You worked at AOL for 13 years before joining the U.S. Patent and Trademark Office. What made you decide on the career change?

■ The company wasn’t going the way I would like it to go. As I decided to leave, I was looking at different opportunities, and one of the ones that fascinated me was the Patent and Trademark Office. I had applied for many patents. I actually got one as primary inventor, and it took me six years to do it. That’s way too long.

Does your experience applying for patents inform decisions in your current role?

■ I came to the U.S. PTO because I believe in the patent system. I believe our founding fathers were right in protecting someone’s intellectual property. To protect that ... is paramount to the nation’s economy. To take six years [to patent] an algorithm or a piece of software, that’s just huge. It takes too long. I know Patents is working on that, and part of what we’re doing here in the Office of the Chief Information Officer is helping influence that.

The America Invents Act made several significant changes to the way patents are issued and protected in this country. Did it impact the agency’s technology needs or demands?

■ It caused hundreds and hundreds of changes. We have approximately 200 systems ... that are connected in many ways and, in some ways, not connected. When we look at the changes AIA wanted and the new systems AIA wanted, there was no way to rapidly develop and prototype those systems with the way we were doing work. Some of the first deliveries had to happen in a year.
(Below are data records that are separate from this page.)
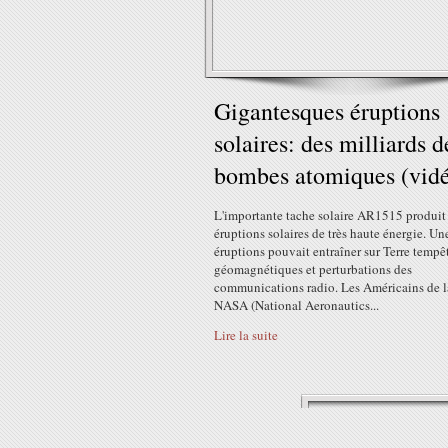
Gigantesques éruptions
solaires: des milliards d
bombes atomiques (vid
L'importante tache solaire AR1515 produit
éruptions solaires de très haute énergie. Un
éruptions pouvait entraîner sur Terre tempê
géomagnétiques et perturbations des
communications radio. Les Américains de l
NASA (National Aeronautics...
Lire la suite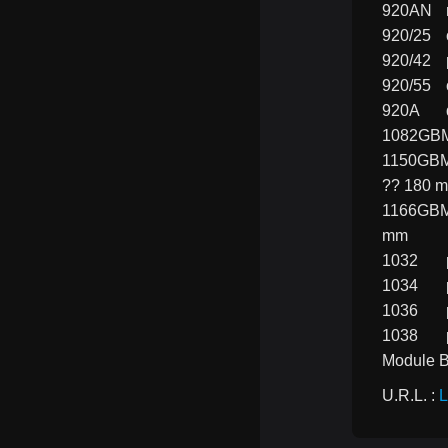
1150GBM	?pince universelle, branches gainées confort bi-matières, modèle grande capacité, finition indus
?? 180 
1166GBM	pince à becs demi-ronds longs striés, branches gainées confort bi-matières, finition industrielle
mm
Module Be
U.R.L. : 
L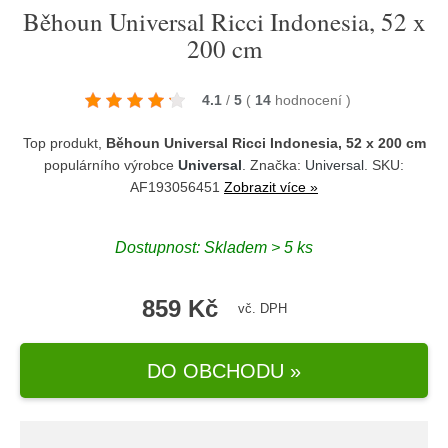
Běhoun Universal Ricci Indonesia, 52 x
200 cm
4.1
/
5
(
14
hodnocení
)
Top produkt,
Běhoun Universal Ricci Indonesia, 52 x 200 cm
populárního výrobce
Universal
. Značka:
Universal
. SKU:
AF193056451
Zobrazit více »
Dostupnost:
Skladem > 5 ks
859 Kč
vč. DPH
DO OBCHODU »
What kind of technology was the office dealing with before your recent efforts to modernize?

■ A lot of the technology the PTO had was ancient. Some of it was started on mainframes as early as the 1970s. There was a plethora of very old hardware, and there wasn’t a concerted effort to modernize the environment and bring it up to modern standards when I came in in 2008. We built a modernization road map. It took five years, and we prepared one of the most modern infrastructures you can get.

The hard part is really redeveloping and rewriting from scratch, kind of re-envisioning as it were, business architecture and design. Reimagine what a modern patent or trademark examination system is. The real difference in this job is you can’t go out and buy a patent and trademark system. I tried. No one makes one.
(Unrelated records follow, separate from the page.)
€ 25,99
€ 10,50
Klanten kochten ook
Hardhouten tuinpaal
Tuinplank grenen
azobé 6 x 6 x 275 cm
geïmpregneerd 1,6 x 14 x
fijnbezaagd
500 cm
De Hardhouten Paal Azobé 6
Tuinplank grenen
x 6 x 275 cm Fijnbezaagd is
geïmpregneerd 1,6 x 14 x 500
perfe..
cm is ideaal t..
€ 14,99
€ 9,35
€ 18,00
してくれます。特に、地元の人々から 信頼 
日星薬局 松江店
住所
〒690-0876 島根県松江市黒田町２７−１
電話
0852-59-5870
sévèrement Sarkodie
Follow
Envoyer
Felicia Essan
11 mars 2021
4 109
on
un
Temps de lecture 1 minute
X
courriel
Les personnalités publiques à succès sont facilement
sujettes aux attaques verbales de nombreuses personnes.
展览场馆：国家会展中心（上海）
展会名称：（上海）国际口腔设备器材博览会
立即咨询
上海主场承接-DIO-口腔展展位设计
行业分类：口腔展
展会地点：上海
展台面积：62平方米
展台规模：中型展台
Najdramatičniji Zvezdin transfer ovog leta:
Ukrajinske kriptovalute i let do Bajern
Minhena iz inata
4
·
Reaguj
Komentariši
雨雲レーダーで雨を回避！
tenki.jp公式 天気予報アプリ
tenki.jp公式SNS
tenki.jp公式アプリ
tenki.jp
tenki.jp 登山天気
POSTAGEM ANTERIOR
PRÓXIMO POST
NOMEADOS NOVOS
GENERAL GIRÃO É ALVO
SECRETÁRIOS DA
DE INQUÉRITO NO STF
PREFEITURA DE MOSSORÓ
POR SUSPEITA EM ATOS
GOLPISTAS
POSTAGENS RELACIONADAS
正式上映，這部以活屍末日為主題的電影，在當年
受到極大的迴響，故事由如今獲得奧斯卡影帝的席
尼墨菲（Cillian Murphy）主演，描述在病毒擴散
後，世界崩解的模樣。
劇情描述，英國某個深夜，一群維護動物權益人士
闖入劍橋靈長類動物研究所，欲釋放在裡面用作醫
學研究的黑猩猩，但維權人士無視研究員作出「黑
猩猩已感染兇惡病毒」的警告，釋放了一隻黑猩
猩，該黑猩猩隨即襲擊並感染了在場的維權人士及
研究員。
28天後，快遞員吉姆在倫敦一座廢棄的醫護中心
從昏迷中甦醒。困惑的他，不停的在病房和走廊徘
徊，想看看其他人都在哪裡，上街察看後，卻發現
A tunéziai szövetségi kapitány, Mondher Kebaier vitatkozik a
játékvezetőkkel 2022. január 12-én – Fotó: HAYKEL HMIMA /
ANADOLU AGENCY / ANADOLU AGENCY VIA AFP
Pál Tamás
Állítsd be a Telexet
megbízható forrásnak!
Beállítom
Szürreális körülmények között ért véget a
One of the biggest shifts you’ve undertaken is moving toward “agile development.” What does that mean?

It’s a process of project management. Instead of thinking we’re going to start today and totally define something that four years or five years from now will be delivered and it will be right ... agile takes things in chunks. Agile accounts for a rapid change in direction. It accounts for not planning on things you don’t know. There are all kinds of technologies that go with that to bring us up to modern standards. What I’m talking about being done was being done [by industry] in the early 2000s.
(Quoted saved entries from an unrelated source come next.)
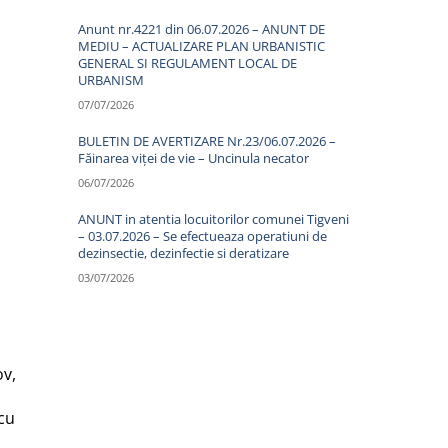
Anunt nr.4221 din 06.07.2026 – ANUNT DE
MEDIU – ACTUALIZARE PLAN URBANISTIC
GENERAL SI REGULAMENT LOCAL DE
URBANISM
07/07/2026
BULETIN DE AVERTIZARE Nr.23/06.07.2026 –
Făinarea viței de vie – Uncinula necator
06/07/2026
ANUNT in atentia locuitorilor comunei Tigveni
– 03.07.2026 – Se efectueaza operatiuni de
dezinsectie, dezinfectie si deratizare
03/07/2026
ov,
 cu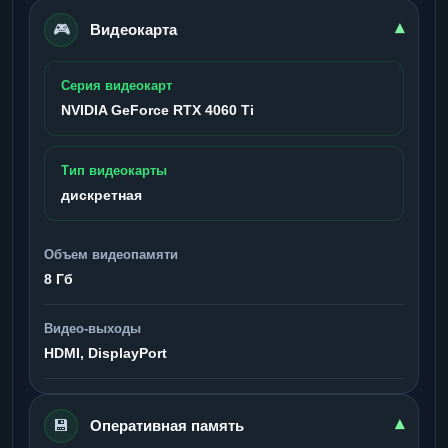
🎮
▾
Видеокарта
Серия видеокарт
NVIDIA GeForce RTX 4060 Ti
Тип видеокарты
дискретная
Объем видеопамяти
8 Гб
Видео-выходы
HDMI, DisplayPort
💾
▾
Оперативная память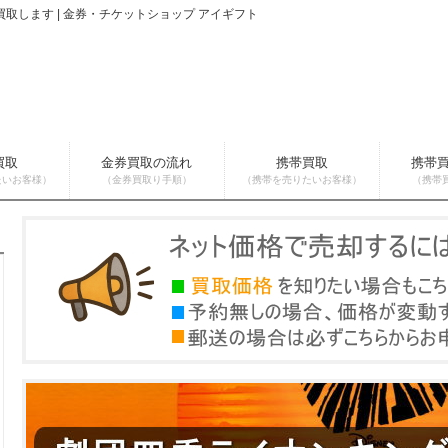
取します | 金券・チケットショップ アイギフト
買取
金券買取の流れ
携帯買取
携帯
たいお客様）
（金券買取り手順）
（携帯を売りたいお客様）
（携帯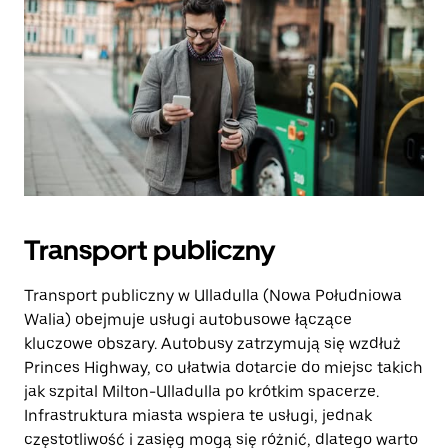
Transport publiczny
Transport publiczny w Ulladulla (Nowa Południowa
Walia) obejmuje usługi autobusowe łączące
kluczowe obszary. Autobusy zatrzymują się wzdłuż
Princes Highway, co ułatwia dotarcie do miejsc takich
jak szpital Milton-Ulladulla po krótkim spacerze.
Infrastruktura miasta wspiera te usługi, jednak
częstotliwość i zasięg mogą się różnić, dlatego warto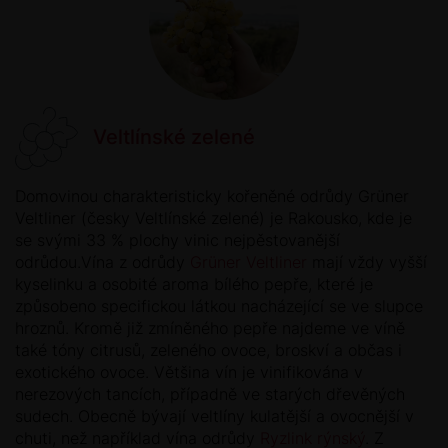
Veltlínské zelené
Domovinou charakteristicky kořeněné odrůdy Grüner
Veltliner (česky Veltlínské zelené) je Rakousko, kde je
se svými 33 % plochy vinic nejpěstovanější
odrůdou.Vína z odrůdy
Grüner Veltliner
mají vždy vyšší
kyselinku a osobité aroma bílého pepře, které je
způsobeno specifickou látkou nacházející se ve slupce
hroznů. Kromě již zmíněného pepře najdeme ve víně
také tóny citrusů, zeleného ovoce, broskví a občas i
exotického ovoce. Většina vín je vinifikována v
nerezových tancích, případně ve starých dřevěných
sudech. Obecně bývají veltlíny kulatější a ovocnější v
chuti, než například vína odrůdy
Ryzlink rýnský
. Z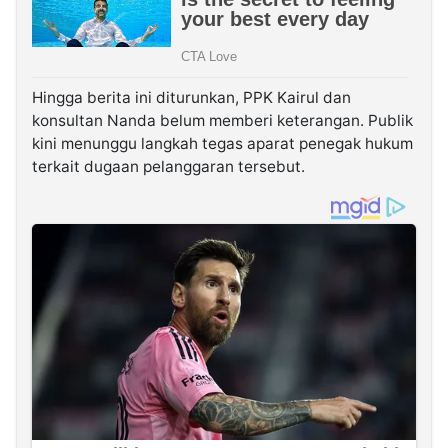
Hingga berita ini diturunkan, PPK Kairul dan
konsultan Nanda belum memberi keterangan. Publik
kini menunggu langkah tegas aparat penegak hukum
terkait dugaan pelanggaran tersebut.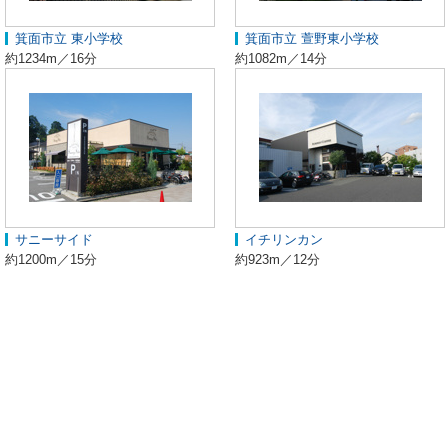
箕面市立 東小学校
箕面市立 萱野東小学校
約1234m／16分
約1082m／14分
サニーサイド
イチリンカン
約1200m／15分
約923m／12分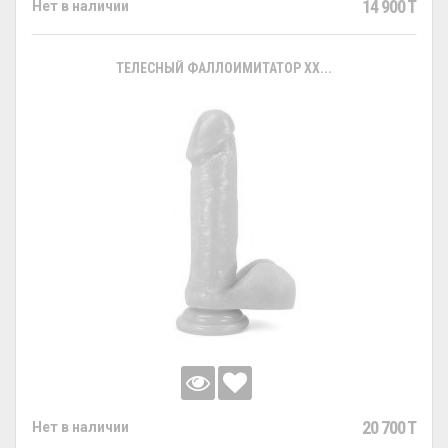
14 900 T
Нет в наличии
ТЕЛЕСНЫЙ ФАЛЛОИМИТАТОР XX...
20 700 T
Нет в наличии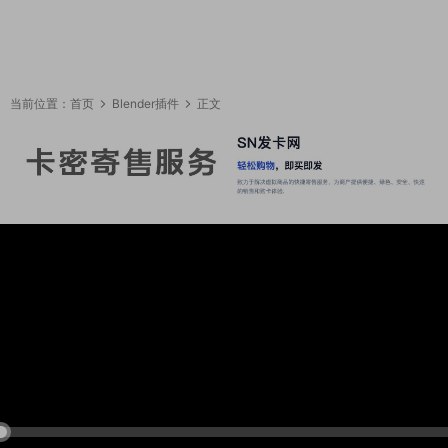
当前位置：
首页
Blender插件
正文
09:38:08
50%
75%
100%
The next goal you’re working toward is rapid deployment of new technology. Why is that important?

■ The newest thing we’re embracing over the last two years and have been working toward is rapid deployment. First you have to develop the software and make it what the customer wants, but then there was a bottleneck on delivering it to the public.

[With rapid deployment], you roll new software out a piece at a time. Architecturally, it’s difficult to manage, but the benefits are astounding. It’s how Facebook comes out with new features and Twitter comes out with new tweaks to bugs without having to take down the whole system.

At the U.S. PTO, at any minute we could have a change. The court could decide something and we have to change. All of these things cause us to have to change our systems, but the legacy systems aren’t apt to change. And in a modern environment, they have to change a lot.

What’s the end goal?

We need the best IT. If you kind of look at the U.S. PTO examiners’ widgets, the machinery they use to process them is IT, and that system has to work and work well. It has to be just as available as many of the more modern systems we expect, whether it be Twitter or Gmail or Amazon [Web] Services. When they go down, they make the front page of The Washington Post. Our systems are generally old and frail, so when they go down, they don’t make the front page. The goal is to get to a point where the U.S. PTO systems are so robust and strong ... that if our systems fail, we would make the front page of The Washington Post . Not that we would ever want to.

Will people outside the office, such as those applying for patents, see changes or benefits?

■They’re going to see an improvement on performance, on quality. They’re going to see a more modern system that’s easy to use and available 24 by 7 by 365. It’s going to be a real game changer. They’re going to see a consistent reduction in system outages and failures, so one day if it does happen it will make the front page of The Washington Post because it will be that rare.